• **Given passage**
I found out a while back that Intimidator and others on here really know what they are talking about.... i never tried Keitechs.... now i have... and aint going back. I never tried swimjigs/swimtrailers till i read this thread when it first popped up... a couple weeks later and ive landed 10 Bass on them, all with shoulders. I like to finnese jig too, but all i got to do with a swimjig is wait a bit then reel. One day they wanted just a steady retrieve, and another they hit it yo-yoing, another day they hit it falling off pads. Ive only tried 2 kinds of swimjig, but the Strike King sj with the keeper wire worked good keeping the Keitech 4" easy shiner in place... it also has a slightly longer hook shank which lets you have more hook though the plastic keeping your big trailer snug. And it looked just like a shad. I put together a Jig Shop(bluegill) jig with a Keitech bluegill/sightflash 4" easy shiner and can't wait to throw that!


----------



## Intimidator (Nov 25, 2008)

Come on now....I told you to keep that quiet! 
I only told you because you were up at the opposite end of the State and would pose no competition...Now everyone knows!!!LOL





buckzye11 said:


> I found out a while back that Intimidator and others on here really know what they are talking about.... i never tried Keitechs.... now i have... and aint going back. I never tried swimjigs/swimtrailers till i read this thread when it first popped up... a couple weeks later and ive landed 10 Bass on them, all with shoulders. I like to finnese jig too, but all i got to do with a swimjig is wait a bit then reel. One day they wanted just a steady retrieve, and another they hit it yo-yoing, another day they hit it falling off pads. Ive only tried 2 kinds of swimjig, but the Strike King sj with the keeper wire worked good keeping the Keitech 4" easy shiner in place... it also has a slightly longer hook shank which lets you have more hook though the plastic keeping your big trailer snug. And it looked just like a shad. I put together a Jig Shop(bluegill) jig with a Keitech bluegill/sightflash 4" easy shiner and can't wait to throw that!


----------



## buckzye11 (Jul 16, 2009)

Well the bluegill swimjig worked! got into a few fiesty Bass at Nimi over the weekend on it. Ran it fast over the weeds in 4 fow.
Thanks for taking me out in your Lund Lewzer, had a good time! got that on a shad swimjig a couple weeks back. Hopefully ill have some bigger Bass to post next time


----------



## Maisch4077 (Apr 5, 2012)

I'd recommed the swim jig made by ACT Lures. Its made right here in Ohio and the skirt is hand tied, not a rubberband. This is huge when you are swimming it through weeds as you can really smack it across the water to quickly clear off any weeds without the skirt falling down the hook shank. The paint job is also very durable.


----------

• **Given data**
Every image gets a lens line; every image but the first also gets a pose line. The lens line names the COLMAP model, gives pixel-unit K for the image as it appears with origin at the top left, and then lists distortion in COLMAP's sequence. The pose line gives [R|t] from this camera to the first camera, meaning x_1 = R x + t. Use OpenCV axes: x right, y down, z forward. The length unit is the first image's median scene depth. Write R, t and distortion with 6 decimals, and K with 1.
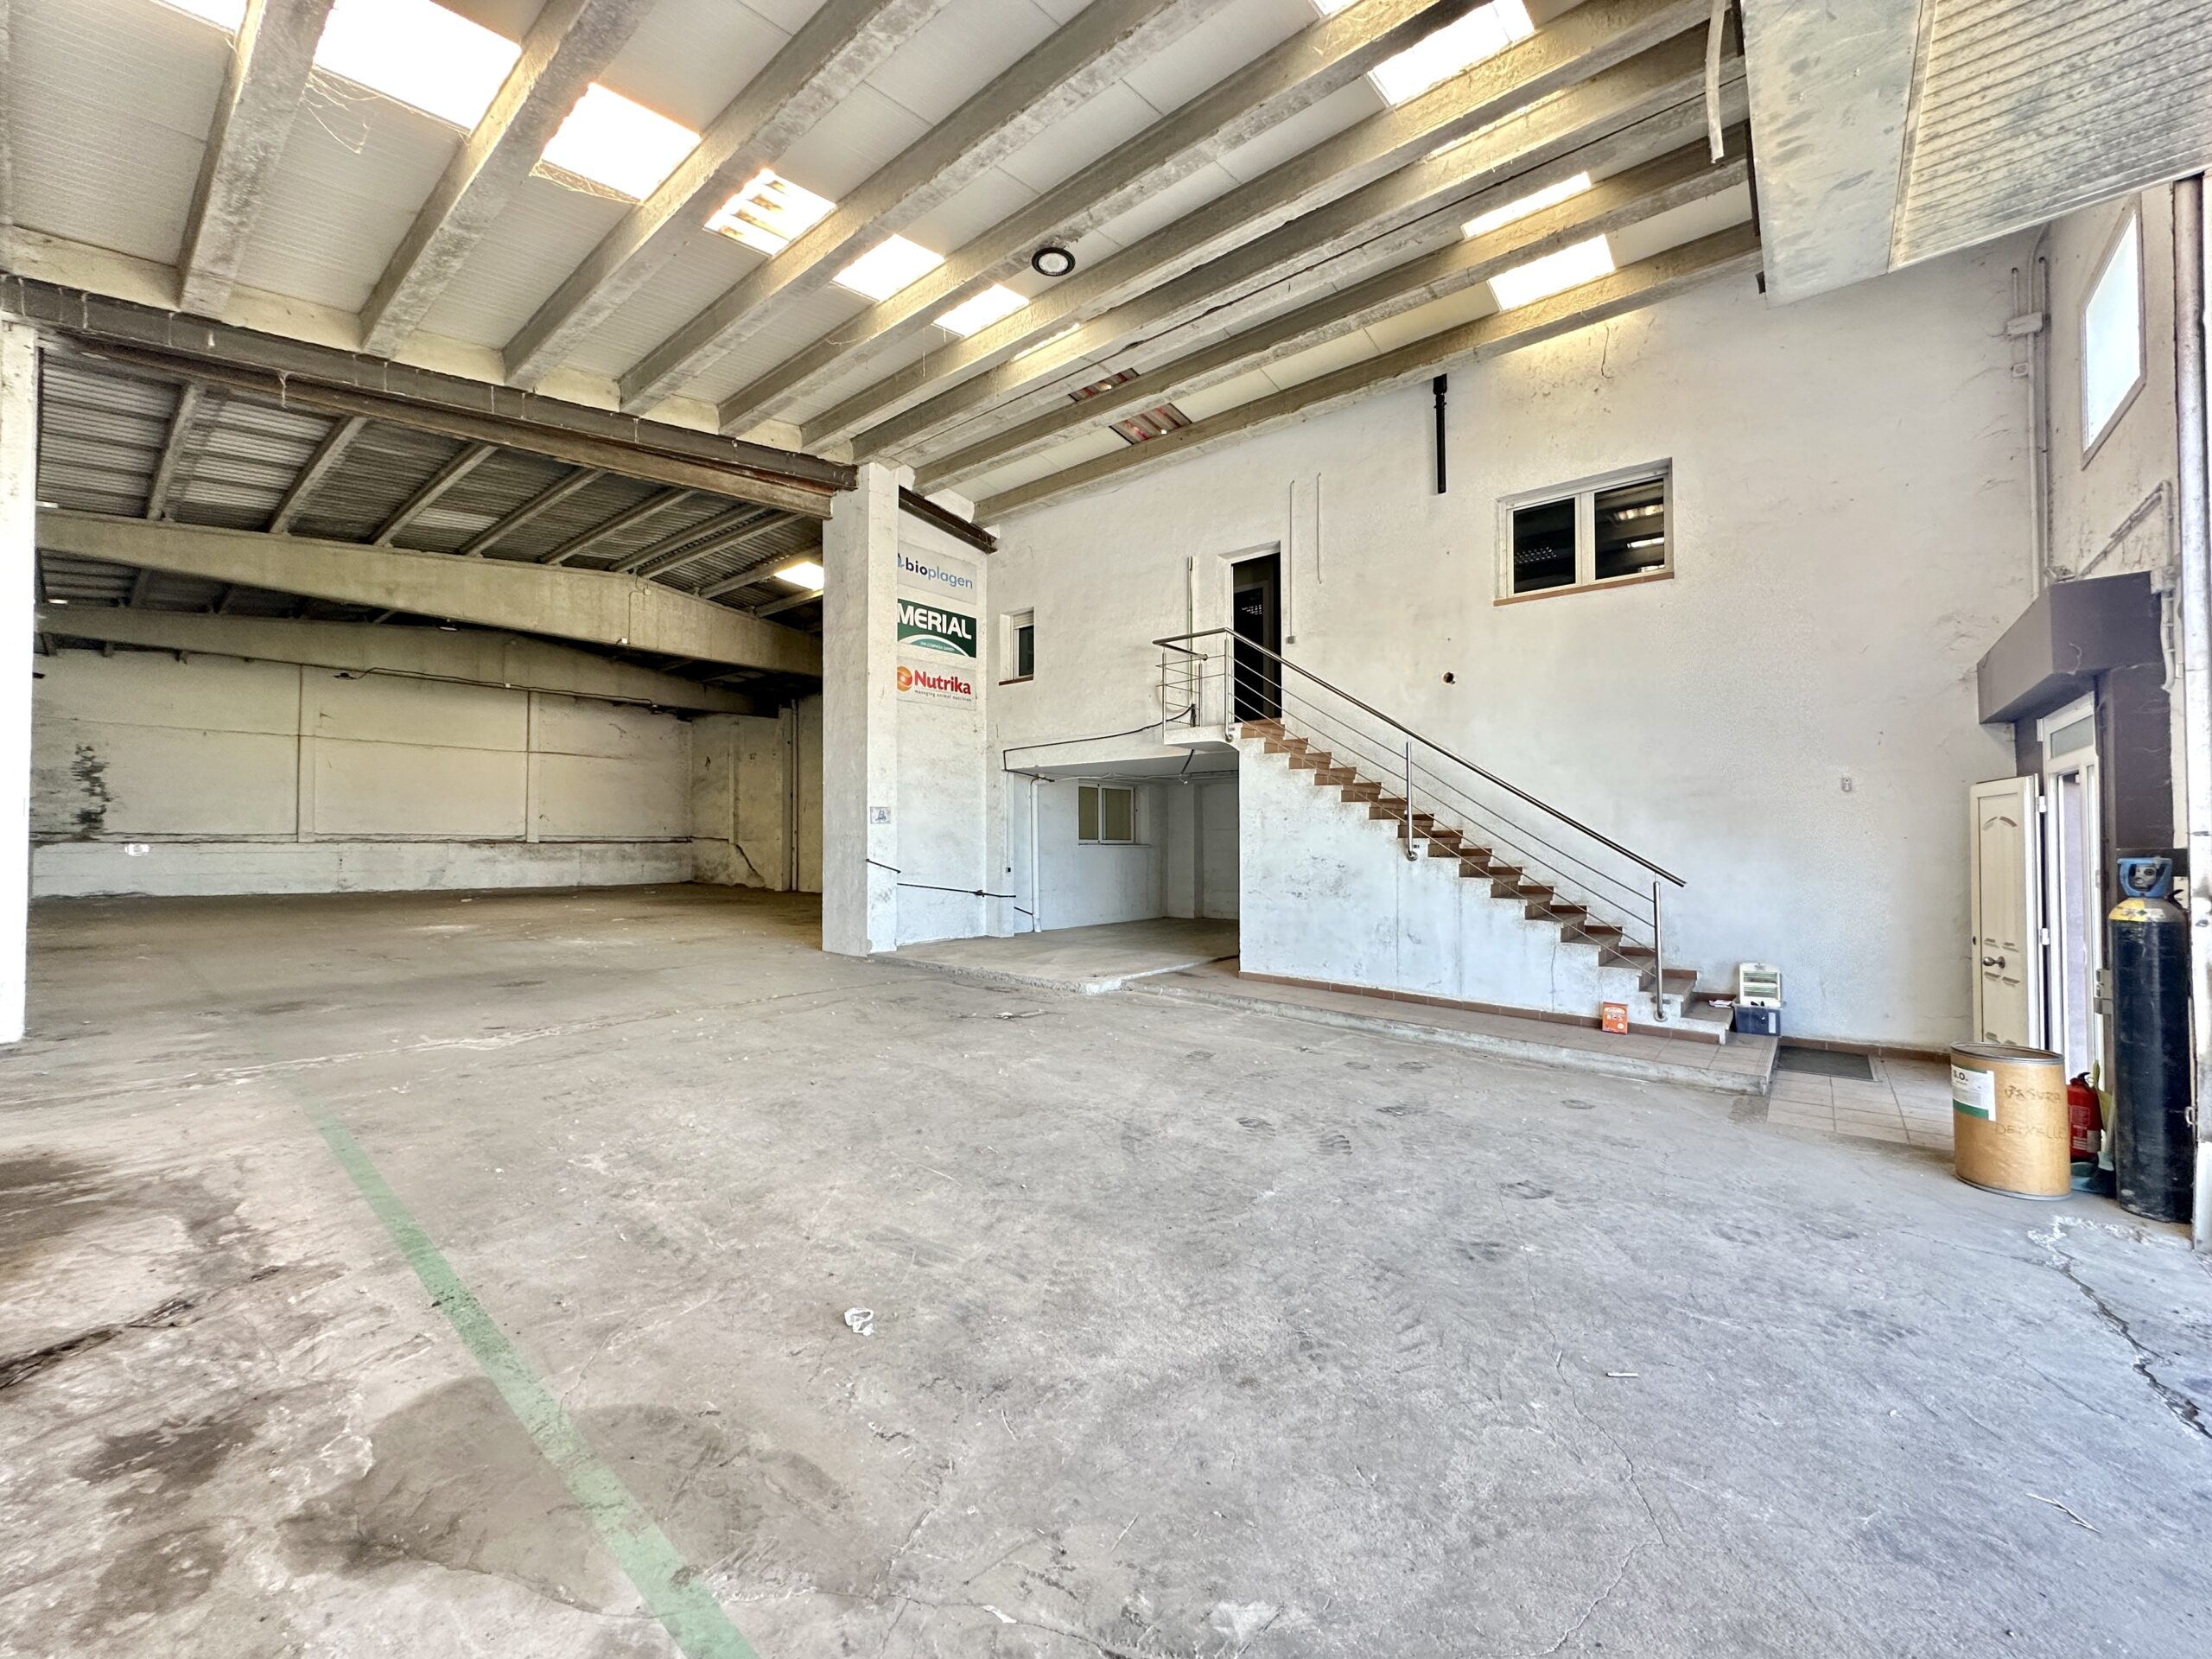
lens RADIAL K [[881.1, 0, 1103.7], [0, 881.1, 828.5], [0, 0, 1]] dist [-0.003345, 0.000591]
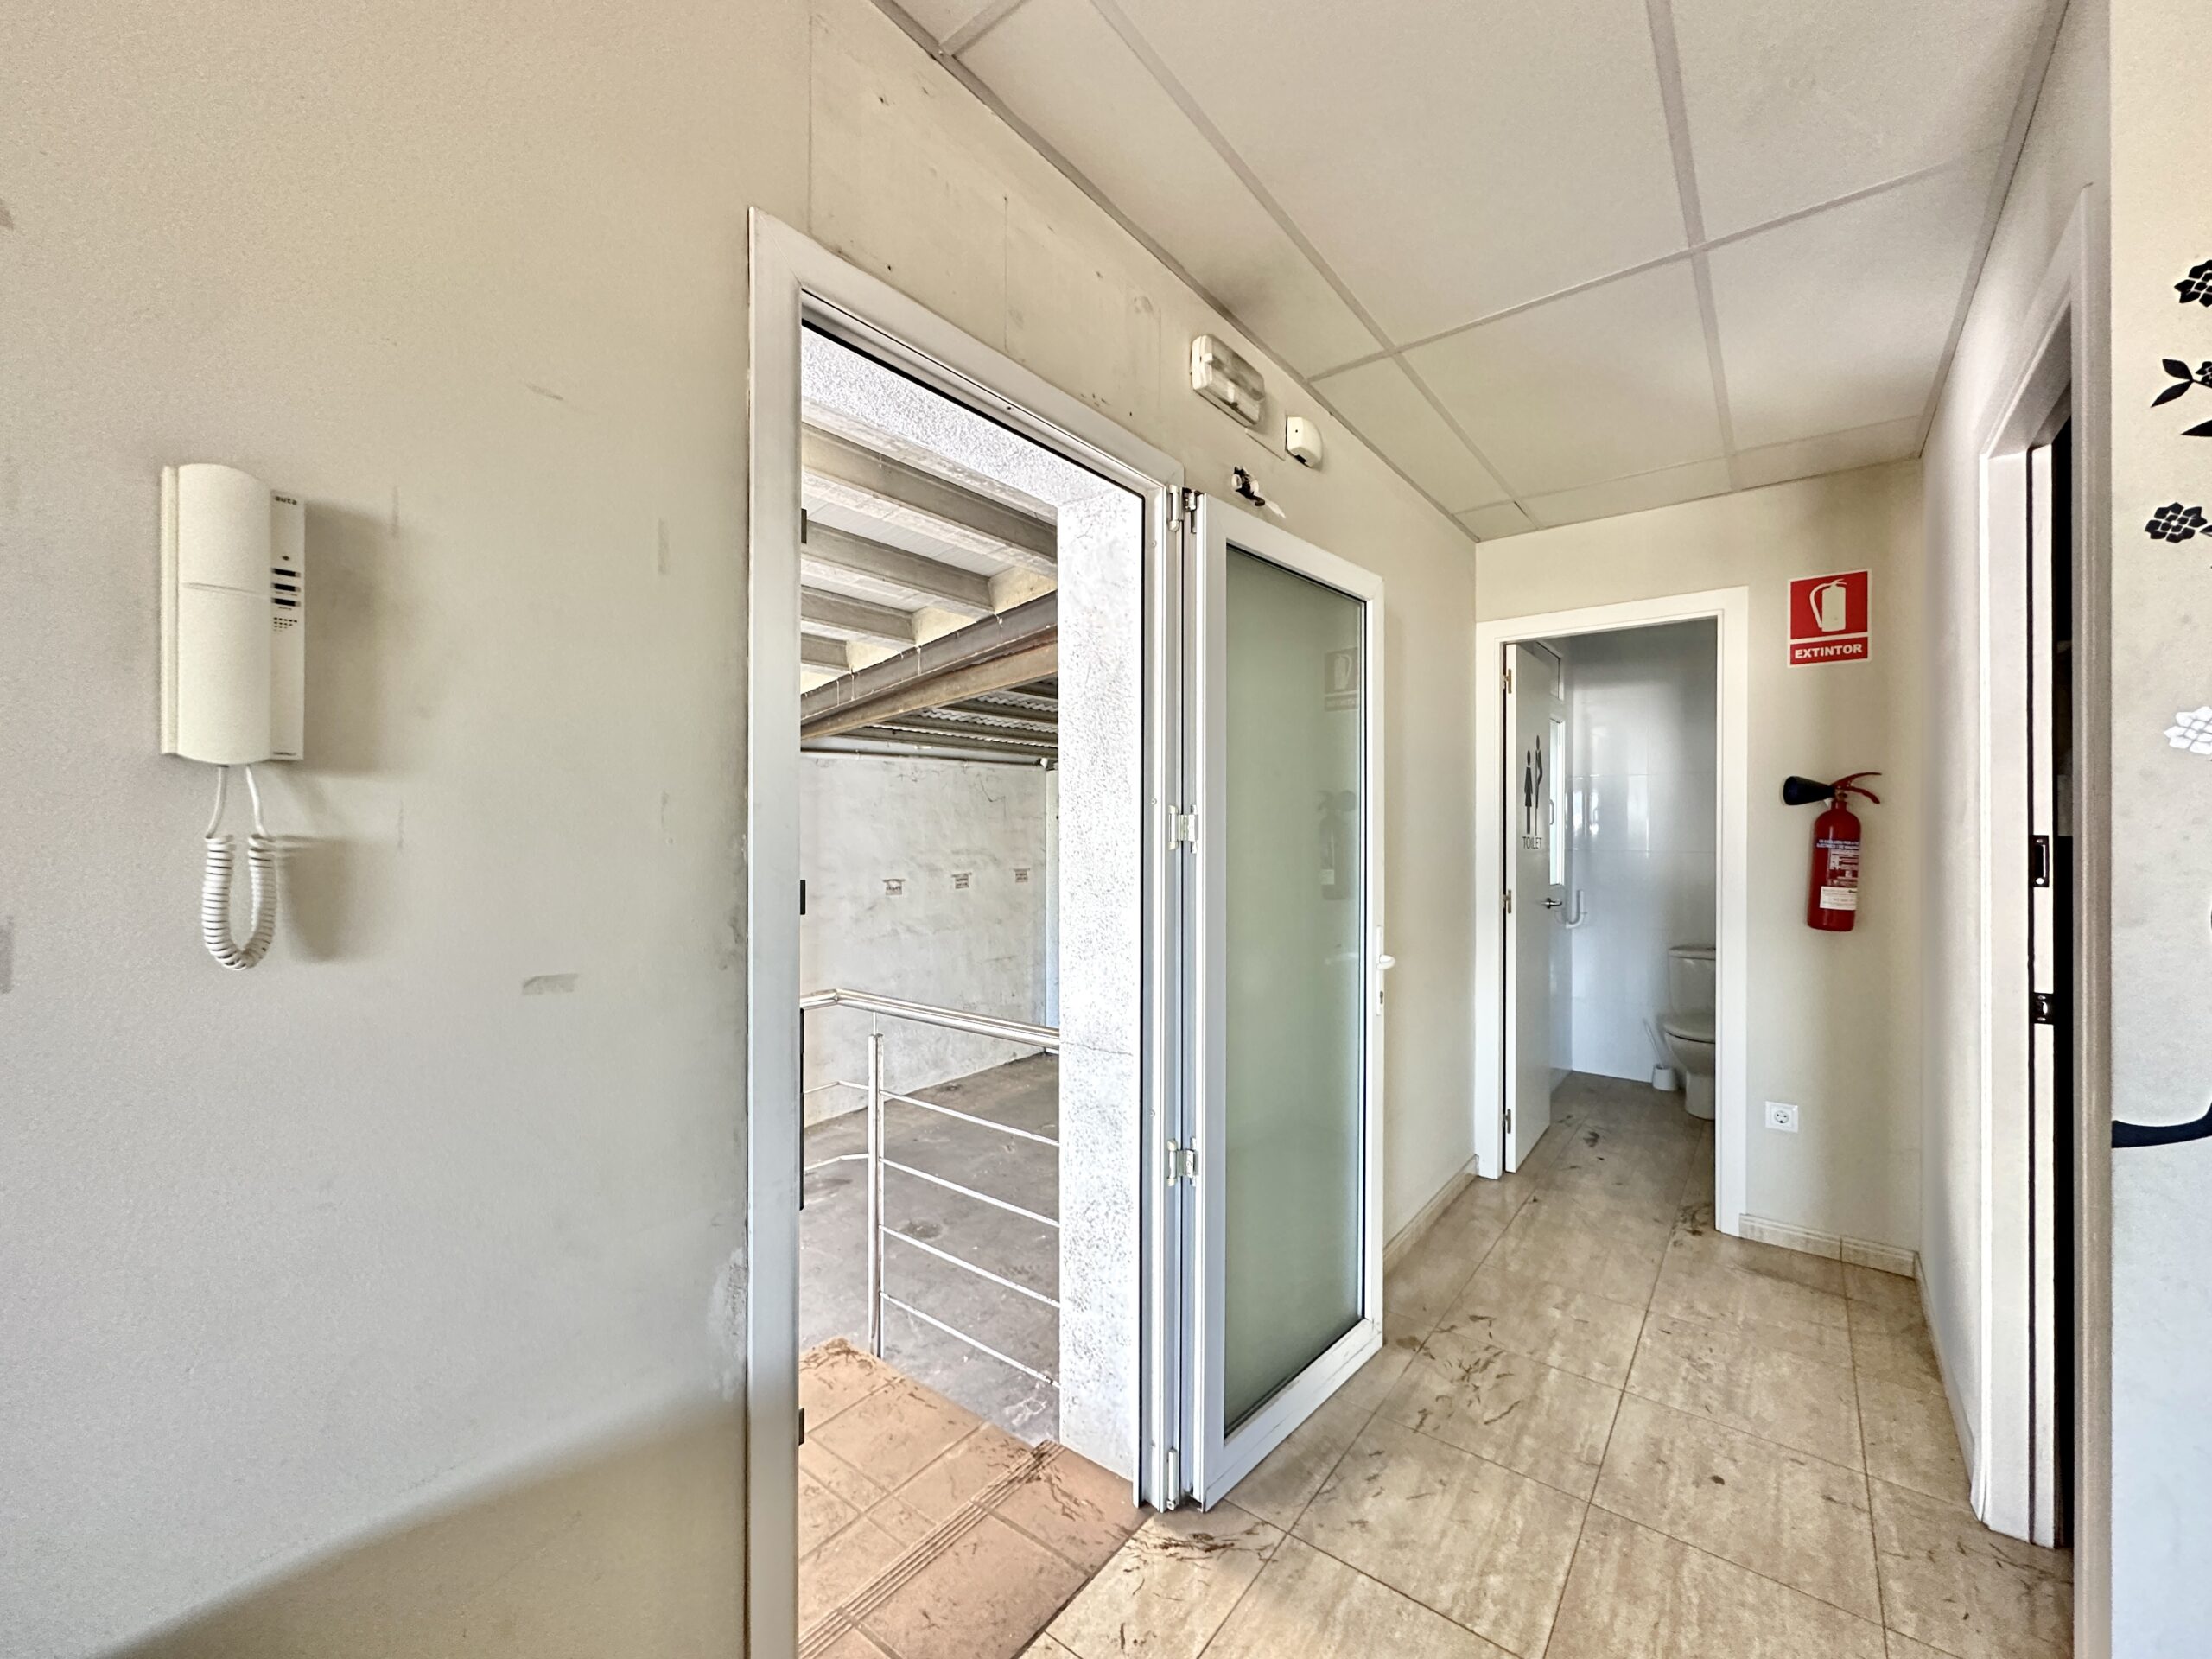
lens RADIAL K [[885.3, 0, 1099.6], [0, 885.3, 827.6], [0, 0, 1]] dist [-0.001011, 0.000060]
pose [[0.014281, 0.000950, -0.999898, 0.348509], [0.020240, 0.999794, 0.001239, -0.270057], [0.999693, -0.020256, 0.014259, 1.113675]]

• **Task details**
Reproduce the part of the swimjig forum thread that runs from "## Maisch4077 (Apr" up to and including "also very durable.".

• **Expected answer**
## Maisch4077 (Apr 5, 2012)

I'd recommed the swim jig made by ACT Lures. Its made right here in Ohio and the skirt is hand tied, not a rubberband. This is huge when you are swimming it through weeds as you can really smack it across the water to quickly clear off any weeds without the skirt falling down the hook shank. The paint job is also very durable.